Some excerpts from the User Information Leaflets.

VERBS
”One of your first Verbs® might, for example, be the Verb® ’to be’, as in the sentence: I am hungry. Repeat this sentence. Continue on your own…You can use Verbs® if you would like to alter something, affect a condition. You would like to change the world. You can, for example, move a thing from one shelf to another… How to use Verbs®: Shout! Run! Shit! Sleep! Love! Die! Live! Get moving!”

NOUNS
“Generally speaking, however, Nouns® do however have a pleasant way of laying the world open, with their countless associations, recollections and concrete connections. Using Nouns® can cause your world to expand…Keep Nouns® in a dictionary, on a piece of paper, a shopping list, a wish list and well within reach of children.”

PRONOUNS
“Pronouns take a little while to work, usually about 14 days, but sometimes longer depending on who you are or are becoming.”

INTERJECTIONS
“Interjections® are your first words and in all probability also your last… and hey, you could interjection to hurl compact meaning into sentences. They are little work bonds. They are enough in themselves, they do not need to explain themselves.
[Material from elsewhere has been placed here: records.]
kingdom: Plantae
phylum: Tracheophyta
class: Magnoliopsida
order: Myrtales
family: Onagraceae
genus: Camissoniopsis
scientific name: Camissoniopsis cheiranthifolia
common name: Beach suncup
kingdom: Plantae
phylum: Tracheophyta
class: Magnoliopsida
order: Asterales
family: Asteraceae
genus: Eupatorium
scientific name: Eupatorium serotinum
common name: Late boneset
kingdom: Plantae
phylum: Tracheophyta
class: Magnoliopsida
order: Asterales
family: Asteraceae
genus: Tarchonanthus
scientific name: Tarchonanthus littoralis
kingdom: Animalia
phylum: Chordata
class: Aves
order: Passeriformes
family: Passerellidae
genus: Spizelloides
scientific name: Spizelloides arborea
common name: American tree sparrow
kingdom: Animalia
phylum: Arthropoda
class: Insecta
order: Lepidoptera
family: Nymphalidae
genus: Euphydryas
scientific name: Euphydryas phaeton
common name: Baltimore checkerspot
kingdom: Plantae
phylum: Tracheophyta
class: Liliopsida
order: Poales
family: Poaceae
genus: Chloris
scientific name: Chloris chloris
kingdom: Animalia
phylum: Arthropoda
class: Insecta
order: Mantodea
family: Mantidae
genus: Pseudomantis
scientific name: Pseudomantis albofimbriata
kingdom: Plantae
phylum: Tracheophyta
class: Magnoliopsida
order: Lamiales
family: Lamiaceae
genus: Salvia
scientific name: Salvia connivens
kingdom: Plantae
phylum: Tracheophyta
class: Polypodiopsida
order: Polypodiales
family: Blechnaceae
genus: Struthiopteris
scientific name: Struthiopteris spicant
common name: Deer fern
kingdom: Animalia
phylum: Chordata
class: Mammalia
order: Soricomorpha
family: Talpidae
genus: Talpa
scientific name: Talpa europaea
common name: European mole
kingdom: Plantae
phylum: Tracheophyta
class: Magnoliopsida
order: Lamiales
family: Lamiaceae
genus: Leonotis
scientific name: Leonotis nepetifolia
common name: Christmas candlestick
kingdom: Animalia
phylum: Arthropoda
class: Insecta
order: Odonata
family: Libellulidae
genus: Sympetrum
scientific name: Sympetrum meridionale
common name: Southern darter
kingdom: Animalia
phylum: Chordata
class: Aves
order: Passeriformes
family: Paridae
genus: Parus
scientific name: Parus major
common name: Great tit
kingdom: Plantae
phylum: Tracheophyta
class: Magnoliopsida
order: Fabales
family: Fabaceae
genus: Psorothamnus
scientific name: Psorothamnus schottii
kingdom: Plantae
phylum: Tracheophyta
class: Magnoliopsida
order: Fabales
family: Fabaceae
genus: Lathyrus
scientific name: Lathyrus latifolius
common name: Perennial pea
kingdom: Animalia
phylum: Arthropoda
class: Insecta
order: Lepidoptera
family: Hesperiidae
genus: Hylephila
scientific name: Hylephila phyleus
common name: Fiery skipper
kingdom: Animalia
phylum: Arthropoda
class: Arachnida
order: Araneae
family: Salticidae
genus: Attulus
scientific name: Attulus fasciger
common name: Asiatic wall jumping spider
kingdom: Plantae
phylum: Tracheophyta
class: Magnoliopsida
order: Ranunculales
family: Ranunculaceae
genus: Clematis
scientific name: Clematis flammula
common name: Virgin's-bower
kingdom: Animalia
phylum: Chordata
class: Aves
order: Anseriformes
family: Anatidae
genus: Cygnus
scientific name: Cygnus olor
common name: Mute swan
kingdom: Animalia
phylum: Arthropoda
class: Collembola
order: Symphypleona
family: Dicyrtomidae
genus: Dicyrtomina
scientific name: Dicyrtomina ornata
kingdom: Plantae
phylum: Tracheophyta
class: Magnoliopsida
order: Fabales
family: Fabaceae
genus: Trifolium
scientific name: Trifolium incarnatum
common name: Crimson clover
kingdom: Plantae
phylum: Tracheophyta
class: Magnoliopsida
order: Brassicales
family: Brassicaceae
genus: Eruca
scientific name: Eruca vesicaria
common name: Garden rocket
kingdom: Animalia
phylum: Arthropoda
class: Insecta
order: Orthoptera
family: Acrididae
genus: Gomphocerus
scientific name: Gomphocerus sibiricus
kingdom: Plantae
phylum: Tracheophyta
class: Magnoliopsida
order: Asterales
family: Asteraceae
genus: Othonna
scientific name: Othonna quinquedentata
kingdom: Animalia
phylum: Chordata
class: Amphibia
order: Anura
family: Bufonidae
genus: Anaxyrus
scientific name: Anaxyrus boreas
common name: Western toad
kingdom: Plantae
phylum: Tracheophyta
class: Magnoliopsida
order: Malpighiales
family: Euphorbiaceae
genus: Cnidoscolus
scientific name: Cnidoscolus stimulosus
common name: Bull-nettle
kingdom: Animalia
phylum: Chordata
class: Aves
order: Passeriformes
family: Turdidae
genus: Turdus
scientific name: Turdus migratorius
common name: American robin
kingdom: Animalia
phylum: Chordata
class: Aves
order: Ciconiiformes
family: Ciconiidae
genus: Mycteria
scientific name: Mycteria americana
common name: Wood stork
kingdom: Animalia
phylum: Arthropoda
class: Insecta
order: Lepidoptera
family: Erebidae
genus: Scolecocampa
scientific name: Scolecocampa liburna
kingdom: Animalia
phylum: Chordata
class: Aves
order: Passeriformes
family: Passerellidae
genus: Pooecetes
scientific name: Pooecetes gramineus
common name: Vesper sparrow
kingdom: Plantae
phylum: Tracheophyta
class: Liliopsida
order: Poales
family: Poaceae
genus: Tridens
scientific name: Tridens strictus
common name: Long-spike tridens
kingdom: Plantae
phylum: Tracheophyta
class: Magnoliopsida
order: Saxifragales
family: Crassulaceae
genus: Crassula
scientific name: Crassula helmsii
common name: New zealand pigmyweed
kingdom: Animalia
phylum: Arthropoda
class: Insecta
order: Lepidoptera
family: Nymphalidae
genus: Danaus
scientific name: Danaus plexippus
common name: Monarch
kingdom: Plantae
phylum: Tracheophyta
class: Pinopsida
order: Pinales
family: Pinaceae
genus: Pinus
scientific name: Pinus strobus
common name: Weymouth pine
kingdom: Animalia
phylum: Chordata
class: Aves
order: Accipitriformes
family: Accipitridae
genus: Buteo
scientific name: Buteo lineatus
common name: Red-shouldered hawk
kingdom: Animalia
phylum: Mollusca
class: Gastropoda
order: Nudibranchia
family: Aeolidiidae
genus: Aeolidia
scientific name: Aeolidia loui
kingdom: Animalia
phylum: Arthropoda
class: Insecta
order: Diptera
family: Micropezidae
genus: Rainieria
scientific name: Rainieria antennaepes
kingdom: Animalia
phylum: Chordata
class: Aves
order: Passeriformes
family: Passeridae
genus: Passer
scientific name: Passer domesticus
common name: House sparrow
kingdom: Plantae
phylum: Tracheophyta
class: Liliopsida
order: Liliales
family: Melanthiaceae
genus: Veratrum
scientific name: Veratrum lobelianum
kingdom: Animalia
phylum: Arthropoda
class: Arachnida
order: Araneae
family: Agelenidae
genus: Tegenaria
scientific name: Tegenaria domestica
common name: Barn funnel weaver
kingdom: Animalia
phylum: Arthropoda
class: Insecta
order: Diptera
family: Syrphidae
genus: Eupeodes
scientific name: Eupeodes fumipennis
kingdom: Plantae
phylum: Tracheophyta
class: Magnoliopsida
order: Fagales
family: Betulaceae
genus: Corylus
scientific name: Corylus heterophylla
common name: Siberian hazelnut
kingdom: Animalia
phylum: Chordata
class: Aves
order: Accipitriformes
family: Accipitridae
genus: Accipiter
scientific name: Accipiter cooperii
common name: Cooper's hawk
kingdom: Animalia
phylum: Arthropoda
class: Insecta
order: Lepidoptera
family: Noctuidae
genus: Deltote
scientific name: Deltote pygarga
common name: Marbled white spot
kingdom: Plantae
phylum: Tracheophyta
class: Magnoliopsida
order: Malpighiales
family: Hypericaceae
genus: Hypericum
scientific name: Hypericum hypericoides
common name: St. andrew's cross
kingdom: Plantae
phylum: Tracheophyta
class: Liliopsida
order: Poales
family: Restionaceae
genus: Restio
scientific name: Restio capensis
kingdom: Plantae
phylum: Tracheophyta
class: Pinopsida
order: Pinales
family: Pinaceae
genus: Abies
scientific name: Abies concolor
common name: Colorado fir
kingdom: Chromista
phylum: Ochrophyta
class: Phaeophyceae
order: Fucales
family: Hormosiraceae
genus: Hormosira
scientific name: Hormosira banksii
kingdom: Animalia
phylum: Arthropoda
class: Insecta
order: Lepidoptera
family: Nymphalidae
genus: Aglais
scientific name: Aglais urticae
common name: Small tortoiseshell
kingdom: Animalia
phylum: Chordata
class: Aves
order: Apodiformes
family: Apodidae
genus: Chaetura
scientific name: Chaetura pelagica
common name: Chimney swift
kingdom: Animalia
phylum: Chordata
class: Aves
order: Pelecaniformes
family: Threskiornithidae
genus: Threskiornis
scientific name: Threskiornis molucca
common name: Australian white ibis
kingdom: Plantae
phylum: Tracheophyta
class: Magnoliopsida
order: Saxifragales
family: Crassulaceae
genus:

They carry their meaning within them, all pulled up and ready. Get it!?… shout. Screen. Whisper. Single. Do whatever the hell you like… they carried their fullest, but also the most indefinable meaning. You have to take them as they are. Okay!?

PREPOSITIONS
“Prepositions®… open and close. Not that positions are selfish, they are almost self-effacing, but make no mistake: they mean the world… in the sentence’ he sits on the beehive’ but he could just as easily be sitting on the underside of the beehive. Who can tell? Prepositions® can… despite being blind from birth day soon developed a piercing gaze. It positions in the eyes of language. They are invisible, but all seeing… trust them, but keep an eye on your back. Or under the table. Or above the door. Behind the curtain. They are liable to be wherever you least expect them.”

ARTICLES
“Do not use articles if: you do not want to be brought out of the indefinite and into the definite. Or: you do not want to be poured out of the definite hand into the indefinite … we do best in fog, in gas deposits, in transition and threshold areas, random regions, in terrain vague, borderlands, grey zones, in common, in the uncommon.  We crop up and are found everywhere. We are articles®.”

CONJUNCTIONS
“Conjunctions® are very philosophical, they tell you what position to take in relation to something else… do not use conjunctions® if you are unable to integrate, coordinate or subordinates yourself… are subject to extreme mood swings or have psychotic tendencies.”

ADVERBS
“Adverbs® are the problem children of language. They are difficult and maladjusted, but they are also charming and artistic… not, cry the adverbs. They say: unfortunately. Again. Perhaps, naturally, nonetheless! Outside, here? Suddenly, never!”

NUMERALS
“Numerals®…tell and they tell… they know when you were born and they will know when you die… count to 10 if you want to control yourself. Or if you want to test the microphone. Numerals® can also be used for things such as hypnosis or hide and seek.”

ADJECTIVES
“Adjectives® have no independent existence. This means that they, like all others, must find a noun or a name to latch onto. They are akin to ticks, fees and other parasites. Or comedians, clerics and politicians. Adjectives® are there to add something. They say: look, there is much more here than you think!”